▶

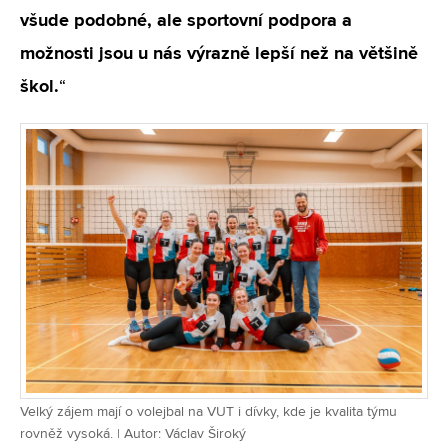
všude podobné, ale sportovní podpora a
možnosti jsou u nás výrazně lepší než na většině
škol.
“
Velký zájem mají o volejbal na VUT i dívky, kde je kvalita týmu
rovněž vysoká. | Autor: Václav Široký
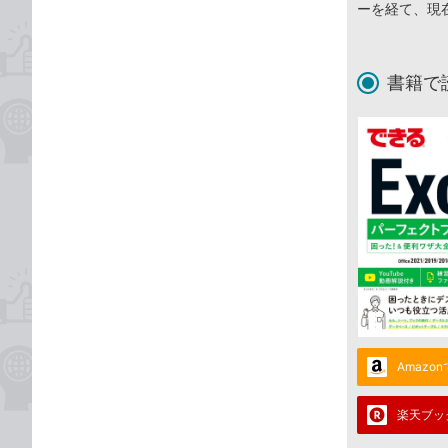
ーを経て、現
書籍で
Amazo
楽天ブッ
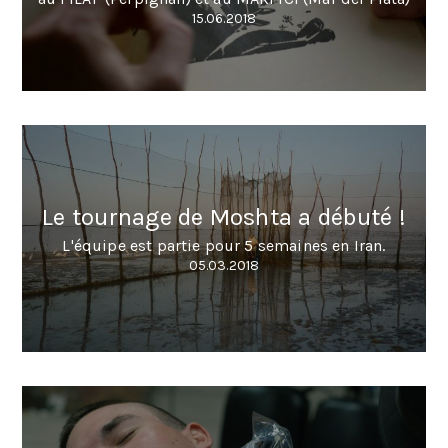
15.06.2018
Le tournage de Moshta a débuté !
L'équipe est partie pour 5 semaines en Iran.
05.03.2018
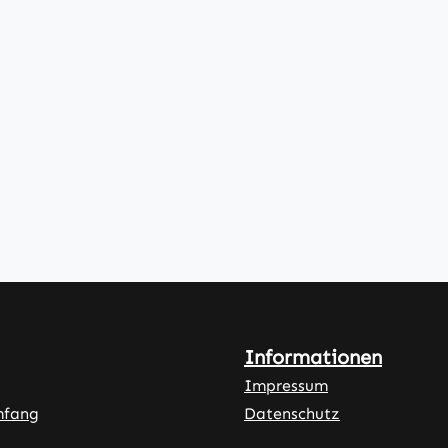
Informationen
Impressum
mfang
Datenschutz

◀

» **WORK REQUIRED**
Rewrite the text lines from the listing above as a JSON list of strings, one string per line, with blank lines left out. Leave the pictures out of the answer.

» **OUTPUT**
[
  "všude podobné, ale sportovní podpora a",
  "možnosti jsou u nás výrazně lepší než na většině",
  "škol.",
  "“",
  "Velký zájem mají o volejbal na VUT i dívky, kde je kvalita týmu",
  "rovněž vysoká. | Autor: Václav Široký",
  "ーを経て、現",
  "書籍で",
  "Amazo",
  "楽天ブッ",
  "15.06.2018",
  "Le tournage de Moshta a débuté !",
  "L'équipe est partie pour 5 semaines en Iran.",
  "05.03.2018",
  "Informationen",
  "Impressum",
  "mfang",
  "Datenschutz"
]